A knowledge base is a great solution for any sized organisation due to its low investment costs, however, because basic knowledge bases are limited in capabilities needed for easy content management, a robust knowledge management solution has a far greater impact on customer and employee experience.
One of the best ways to determine any barriers or struggles that your agents are facing which may be preventing them from improving their FCR rate is by asking them directly. Gathering feedback from your team on software, systems and policies can enable you to put the right support in place, so that your agents can do their job successfully whilst feeling valued and heard.
You should also consider any other departments that may be driving repeat calls to your centre, and involve them in adapting processes to make things run as smoothly as possible. Don’t forget to also ask your customers for their feedback, too - you can measure this through a regular review of your CSAT or NPS scores, as part of your VoC programme. Read more about customer feedback and how to gather it here.

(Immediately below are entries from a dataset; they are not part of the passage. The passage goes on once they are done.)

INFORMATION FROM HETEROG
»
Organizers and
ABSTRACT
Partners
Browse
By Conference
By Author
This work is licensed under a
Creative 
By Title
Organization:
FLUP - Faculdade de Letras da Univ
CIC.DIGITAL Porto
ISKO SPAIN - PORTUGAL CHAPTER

Make sure that the goals of your business are shared with your team. Ensuring that every member of your workforce is working towards the same KPIs can provide a baseline level from which to judge your agents’ performance, and can be a great motivator for your team. FCR is a great metric with which to do this as it aligns the success of your agents with the happiness of your customers, but you should ensure that you’ve landed on an agreed methodology for measuring FCR across your organisation and its various channels.
Knowing what your goals are also helps in ensuring that your agents have access to all the training and information they need to get there. You might also consider introducing incentives for good performance.
A good cross-channel strategy will ensure that every member of your team across every department is kept up to date with the latest news, developments and plans for your business, whether that be surrounding new product information, marketing strategies or wider company changes.
Implementing a strategy like this across all of your departments will help your FCR by reducing the number of transfers needed during a customer call. If every one of your agents has all the relevant information needed to answer a query, there’s no need to pass the problem back and forth between departments.